Hewlett Packard Enterprise, one of the founding companies of Silicon Valley, plans to relocate its headquarters to Houston from San Jose, Calif., following years of waning technology-industry dominance that came with the rise of newer businesses focused on mobile and internet-based computing.
The company said it was already building a “state-of-the-art” new campus in Houston, the fourth-largest U.S. city. HPE also reported quarterly revenue that topped analysts’ predictions, suggesting that businesses are upgrading their data-center hardware during the coronavirus pandemic.
HPE was created in the 2015 split of one of the consummate Bay Area technology companies, Hewlett-Packard Co., which was founded in 1939 in a Palo Alto garage. The move to Texas comes amid a broader re-evaluation, motivated by pandemic-enforced work-from-anywhere arrangements, by individuals and companies who are opting to leave behind a region known for its high cost of living and difficult commute.
Chief Executive Officer Antonio Neri has been working to turn around HPE, a maker of servers, storage hardware and networking gear, which had reported declining revenue in all but one quarter since separating from personal-computer maker HP Inc. Neri is reducing the company’s overhead costs, exiting unprofitable businesses and chasing the hybrid-cloud market, in which businesses store and process some of their information in corporate data centers and some with public cloud companies.
Sales in the quarter ended Oct. 31 were little changed from a year ago at $7.2 billion. Analysts, on average, estimated $6.9 billion, according to data compiled by Bloomberg. Profit, excluding some items, was 37 cents a share in the fiscal fourth quarter, HPE said Tuesday in a statement. Analysts had projected 34 cents.
The spread of Covid-19 and the economic slowdown it triggered had suppressed demand for networking and computer hardware and services. Now that companies have settled into remote work for many employees, they’re investing in gear to make that more efficient.
“The global pandemic has forced businesses to rethink everything from remote work and collaboration to business continuity and data insight,” Neri said in the statement. “We saw a notable rebound in our overall revenue, with particular acceleration in key growth areas of our business.”

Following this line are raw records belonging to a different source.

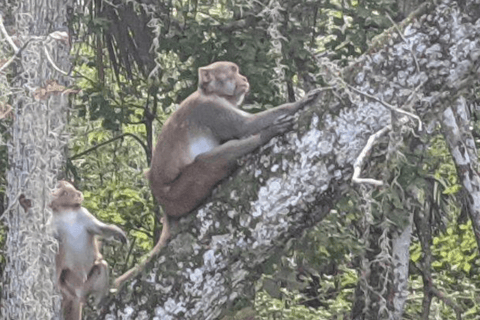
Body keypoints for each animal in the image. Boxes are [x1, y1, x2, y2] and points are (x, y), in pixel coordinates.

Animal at [50, 180, 127, 320]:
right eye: (56, 188)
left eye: (62, 190)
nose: (53, 191)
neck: (66, 212)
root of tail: (77, 295)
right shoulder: (54, 223)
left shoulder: (83, 214)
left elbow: (100, 229)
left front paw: (118, 233)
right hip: (69, 284)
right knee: (62, 268)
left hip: (86, 287)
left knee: (102, 265)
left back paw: (99, 304)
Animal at [114, 60, 320, 288]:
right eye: (233, 71)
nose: (244, 78)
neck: (210, 93)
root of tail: (164, 207)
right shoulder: (210, 109)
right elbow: (244, 126)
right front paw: (297, 103)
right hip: (180, 193)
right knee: (205, 162)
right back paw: (262, 137)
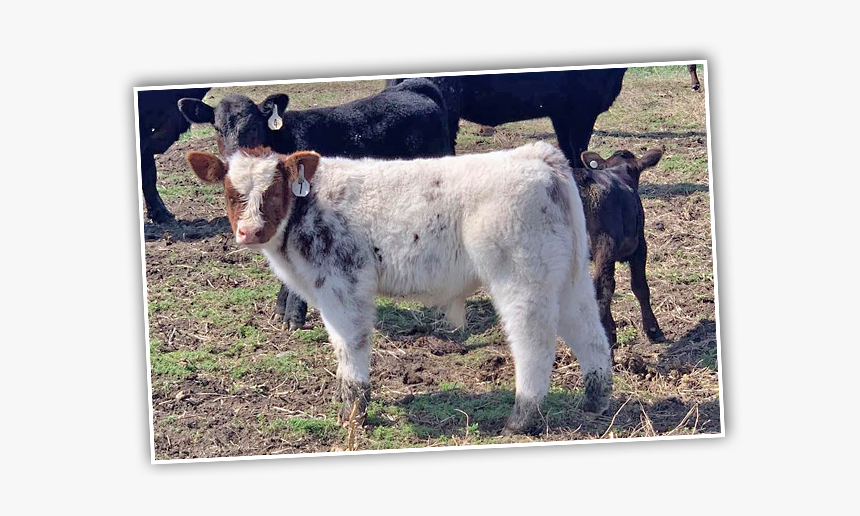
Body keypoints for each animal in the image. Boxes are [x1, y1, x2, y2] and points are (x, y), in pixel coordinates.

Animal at [185, 141, 613, 435]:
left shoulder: (344, 286)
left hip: (522, 281)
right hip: (569, 280)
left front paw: (352, 417)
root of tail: (536, 155)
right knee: (591, 336)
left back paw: (520, 420)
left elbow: (350, 349)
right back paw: (595, 402)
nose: (250, 232)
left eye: (275, 190)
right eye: (230, 193)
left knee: (534, 345)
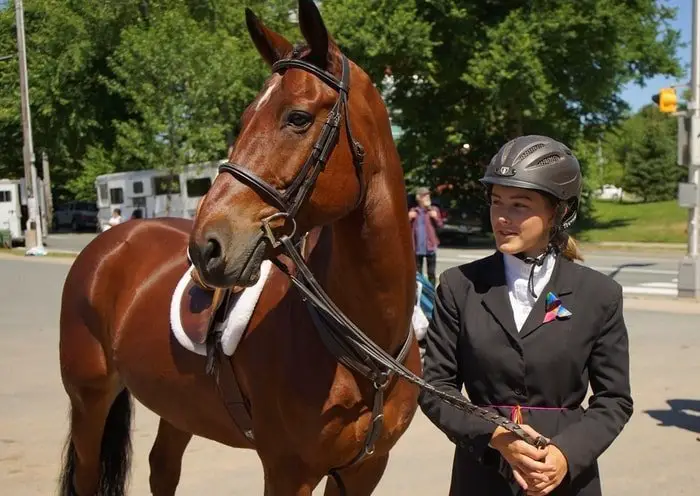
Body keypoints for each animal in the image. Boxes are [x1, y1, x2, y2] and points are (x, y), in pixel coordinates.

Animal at [56, 1, 422, 494]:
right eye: (244, 119)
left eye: (298, 117)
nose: (206, 247)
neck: (364, 349)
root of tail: (111, 241)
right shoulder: (288, 471)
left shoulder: (365, 471)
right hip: (89, 401)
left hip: (178, 406)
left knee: (163, 467)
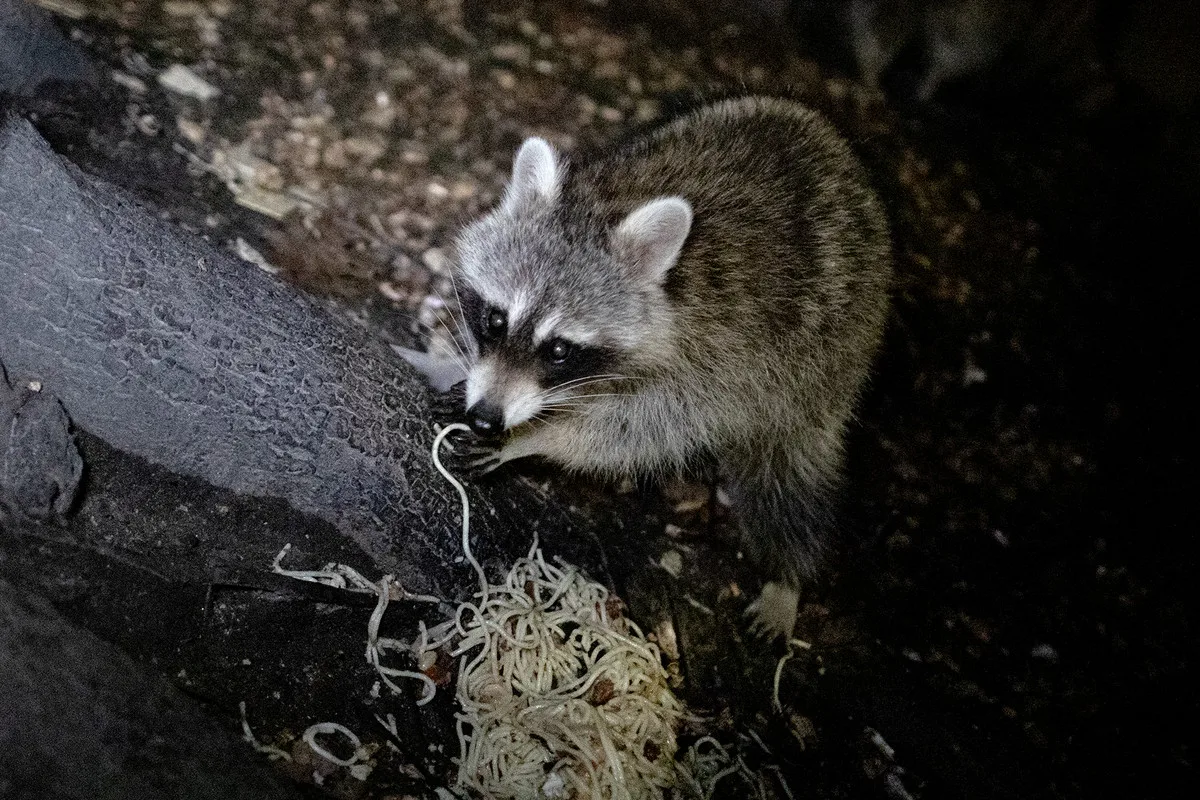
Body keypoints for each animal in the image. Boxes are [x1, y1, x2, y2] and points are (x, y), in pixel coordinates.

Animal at [408, 95, 888, 638]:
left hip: (829, 357)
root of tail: (833, 142)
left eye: (558, 350)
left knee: (789, 467)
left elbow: (646, 431)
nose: (487, 417)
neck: (606, 206)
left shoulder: (719, 360)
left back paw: (786, 577)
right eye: (495, 319)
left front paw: (536, 437)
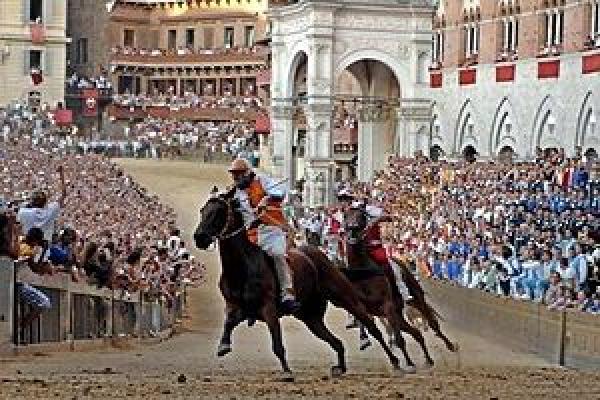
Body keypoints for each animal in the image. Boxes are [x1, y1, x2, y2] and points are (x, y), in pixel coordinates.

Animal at [195, 191, 406, 378]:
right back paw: (340, 367)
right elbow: (229, 321)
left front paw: (287, 371)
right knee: (336, 341)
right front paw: (223, 345)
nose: (199, 237)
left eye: (218, 212)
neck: (242, 267)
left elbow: (277, 342)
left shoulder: (268, 307)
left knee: (372, 327)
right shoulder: (234, 305)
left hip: (345, 297)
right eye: (203, 210)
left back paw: (396, 362)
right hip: (310, 316)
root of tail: (324, 257)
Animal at [344, 208, 458, 370]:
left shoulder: (387, 304)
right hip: (398, 313)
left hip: (415, 297)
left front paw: (408, 363)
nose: (352, 229)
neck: (362, 272)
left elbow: (399, 338)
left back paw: (450, 346)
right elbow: (375, 332)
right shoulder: (365, 308)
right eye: (346, 216)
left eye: (361, 217)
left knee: (431, 323)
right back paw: (428, 360)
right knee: (416, 332)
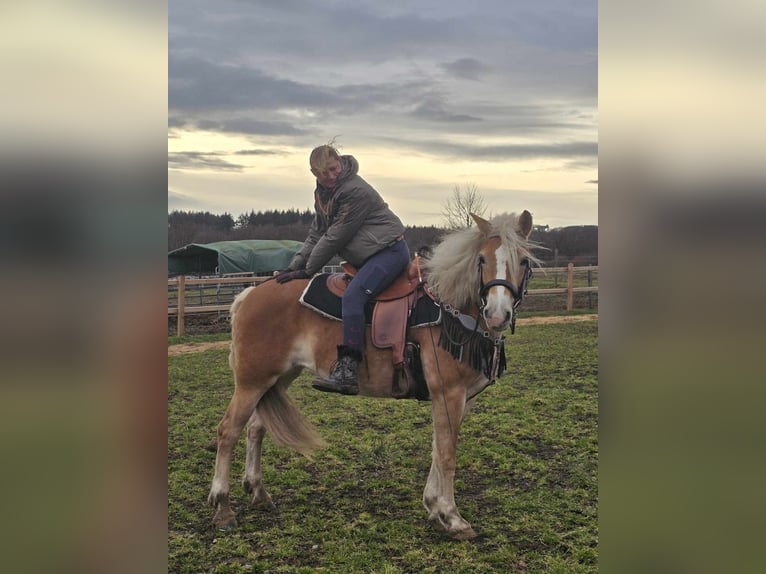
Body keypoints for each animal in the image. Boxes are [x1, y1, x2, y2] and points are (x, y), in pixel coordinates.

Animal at [207, 210, 536, 540]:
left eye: (523, 261)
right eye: (481, 259)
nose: (497, 313)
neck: (450, 311)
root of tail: (250, 293)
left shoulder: (462, 399)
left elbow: (436, 449)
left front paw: (434, 507)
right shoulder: (449, 393)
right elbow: (446, 454)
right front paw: (452, 517)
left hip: (277, 378)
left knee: (255, 429)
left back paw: (259, 492)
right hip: (251, 381)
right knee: (228, 431)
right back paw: (222, 507)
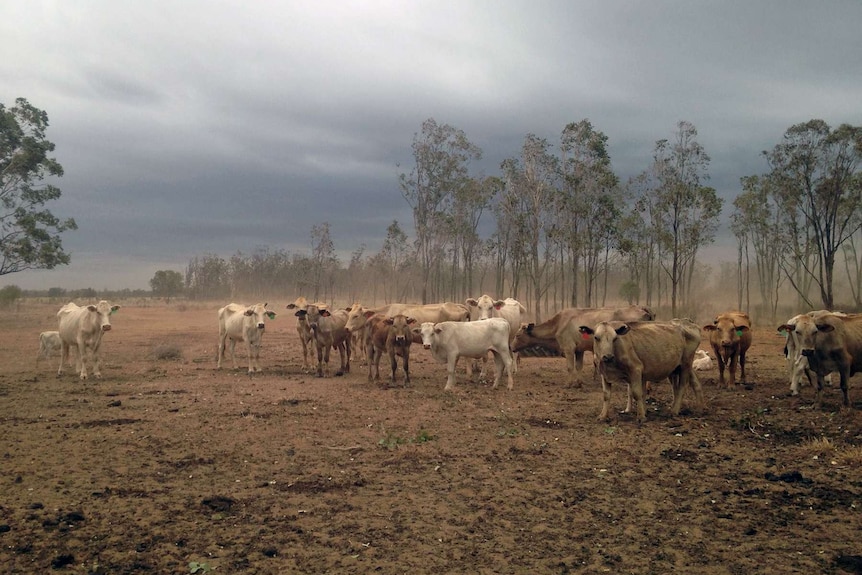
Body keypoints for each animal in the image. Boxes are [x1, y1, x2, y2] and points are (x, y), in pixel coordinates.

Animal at [512, 306, 656, 388]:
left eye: (518, 335)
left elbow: (570, 367)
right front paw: (579, 383)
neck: (558, 324)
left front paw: (569, 384)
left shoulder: (569, 348)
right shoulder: (579, 350)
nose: (511, 346)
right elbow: (579, 366)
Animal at [576, 318, 704, 426]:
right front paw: (603, 416)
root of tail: (687, 322)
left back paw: (674, 411)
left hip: (686, 363)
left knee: (682, 386)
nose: (608, 356)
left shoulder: (636, 369)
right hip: (680, 366)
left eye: (615, 338)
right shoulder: (604, 373)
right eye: (596, 337)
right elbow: (606, 395)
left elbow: (637, 393)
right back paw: (699, 408)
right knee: (694, 384)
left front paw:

Fiscal fourth-quarter sales increased 6% from the prior period. In the current quarter, HPE projected that profit, excluding some items, will be 40 cents to 44 cents. That compares with an average analyst prediction of 35 cents, according to data compiled by Bloomberg. The company said sales will decline from the preceding period at a percentage in the mid-single digits, in line with normal seasonal patterns. A decline of 5% would indicate sales of about $6.84 billion. That compares with an average analyst estimate of $6.63 billion.
The company will keep its technology innovation hub in San Jose, at a relatively new building, CEO Neri said on a conference call with analysts. Administrative work will be centered at the new Texas headquarters. Consolidating more expensive facilities in California will lead to real estate cost savings, he said.
No staff reductions are associated with the move, HPE said in the statement. The company has locations in several cities in Texas, including Austin and Plano, and has more than 2,600 workers in Houston, according to a statement from the office of Governor Greg Abbott.
HPE shares were little changed in extended trading after closing at $11.20 in New York. They have declined 29% this year.